Wenn er einen Vortrag hielt, war der Saal voll – so auch im Juni 1998, als Stephen Hawking zum letzten Mal in Österreich war. So viele Menschen rannten dem altehrwürdigen Haus der Industrie in Wien die Türe ein, dass der Veranstalter der Autorin dieser Zeilen, die damals auch dabei war, freudig diktierte, man "hätte das Ernst-Happel-Stadion füllen können".
Das Phänomen Hawking erinnert an den ersten Science-Star Albert Einstein (bezeichnend auch, dass sich Hawking Einsteins Geburtstag, den 14. März, zum Sterben ausgesucht hat): Alle reden über seine Bücher, die kaum einer gelesen, geschweige denn verstanden hat. Nur die wenigsten hatten so viel Mut wie der Times-Rezensent des ruhmbegründenden Buches "Eine kurze Geschichte der Zeit". Er gestand offen, über Seite 29 nicht hinausgekommen zu sein. Wissenschaftsautor Robert Matthews brachte es einmal als "die Unfähigkeit der Medien, über Hawkings Rollstuhl hinauszusehen" auf den Punkt. Genau das wollen wir hiermit aber tun – über den Rollstuhl hinaus auf den Menschen schauen:
Stephen William Hawking wurde am 8. Jänner 1942 (am 300. Todestag von Galileo Galilei, wie er nicht müde wurde zu betonen) als Sohn einer Künstlerin (was er gerne verschwieg) und eines Tropenarztes geboren.
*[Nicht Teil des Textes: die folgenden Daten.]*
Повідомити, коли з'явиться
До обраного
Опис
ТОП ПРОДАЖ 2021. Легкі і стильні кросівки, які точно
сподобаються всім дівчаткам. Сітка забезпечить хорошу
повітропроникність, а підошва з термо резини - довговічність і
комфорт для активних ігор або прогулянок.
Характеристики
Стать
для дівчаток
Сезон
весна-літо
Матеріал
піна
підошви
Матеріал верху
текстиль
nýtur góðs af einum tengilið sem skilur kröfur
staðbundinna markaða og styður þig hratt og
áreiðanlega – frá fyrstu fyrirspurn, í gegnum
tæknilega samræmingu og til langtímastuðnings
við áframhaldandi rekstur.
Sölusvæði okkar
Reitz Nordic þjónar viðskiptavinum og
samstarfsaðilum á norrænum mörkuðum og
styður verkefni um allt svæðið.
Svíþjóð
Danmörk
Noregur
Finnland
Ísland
In der Schule war er faul: "Ich war mittelmäßig in einer sehr intelligenten Klasse." Trotzdem erhielt er bereits da seinen Spitznamen: "Einstein".
Als Hawking 21 war, wurde diagnostiziert, was ihn erst seiner Muskeln, später der Stimme und schließlich jeglicher Mobilität beraubte. Lebenserwartung: zwei bis drei Jahre. "Als Trost erhielt ich vom Arzt die Auskunft, die Krankheit sei nicht schmerzhaft und greife den Intellekt nicht an. Trotzdem sah ich wenig Sinn, meine Forschungen fortzuführen, weil ich nicht damit rechnete, lange genug zu leben, um meine Promotion abzuschließen."
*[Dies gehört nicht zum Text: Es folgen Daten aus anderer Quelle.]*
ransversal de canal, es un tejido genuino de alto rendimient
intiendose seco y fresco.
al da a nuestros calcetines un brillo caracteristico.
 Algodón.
Warum es dann doch anders kam? "Entscheidend war, dass ich mich mit Jane Wilde verlobte, die ich zur Zeit der Diagnose kennengelernt hatte. Das gab mir einen Grund zu leben." Foto: APA/AFP/DESIREE MARTIN
Eine Tochter, zwei Söhne, eine Scheidung, eine zweite Ehe und eine weitere Scheidung folgten. 1986 beraubte eine Kehlkopfoperation den gelähmten Physiker seiner Stimme. Diese Aufgabe übernahm ein Sprachcomputer, mit US-Akzent, über den er – der Brite – sich stets lustig machte.
Viele hätten Hawkings Zustand unerträglich gefunden. Er machte immer wieder Witze darüber: Wenigstens komme er nicht in Versuchung, seine Zeit mit Joggen und Golfen zu vertrödeln. Er war überzeugt, in seinem Leben großes Glück gehabt zu haben. Die Krankheit sei "kein so großer Schlag" gewesen: "Bevor ich sie hatte, fand ich das Leben ziemlich langweilig. Ich glaube, jetzt bin ich glücklicher."
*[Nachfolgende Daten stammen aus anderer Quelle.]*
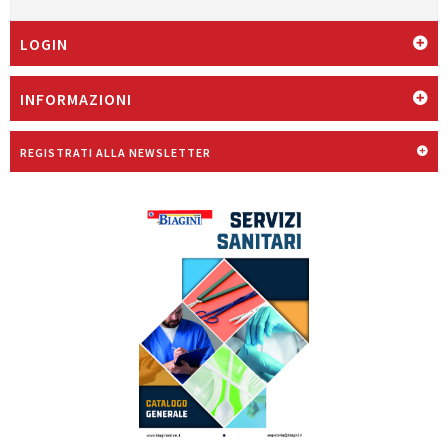
LOGIN
INFORMAZIONI
REGISTRATI ALLA NEWSLETTER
In einem Interview mit New Scientist meinte Hawking auf die Frage, worüber er sich am meisten den Kopf zerbreche: "Frauen. Sie sind ein totales Mysterium." Seine erste Frau Jane, die nach 26 Jahren Ehe ansonsten kaum ein gutes Haar an dem "Despoten Hawking" ließ, bescheinigt ihm: "Mit dem Verfall seine Körpers ist die Brillanz seines Geistes gewachsen." Sie sah es als Hauptaufgabe, ihn immer wieder daran zu erinnern, "dass er nicht Gott ist".
Mit einem Leben nach dem Tod rechnete er – Gott hin oder her – nicht: "Ich sehe das Gehirn als einen Computer an, der aufhört zu arbeiten, wenn seine Einzelteile nicht mehr funktionieren. Es gibt kein Leben nach dem Tod für kaputte Computer."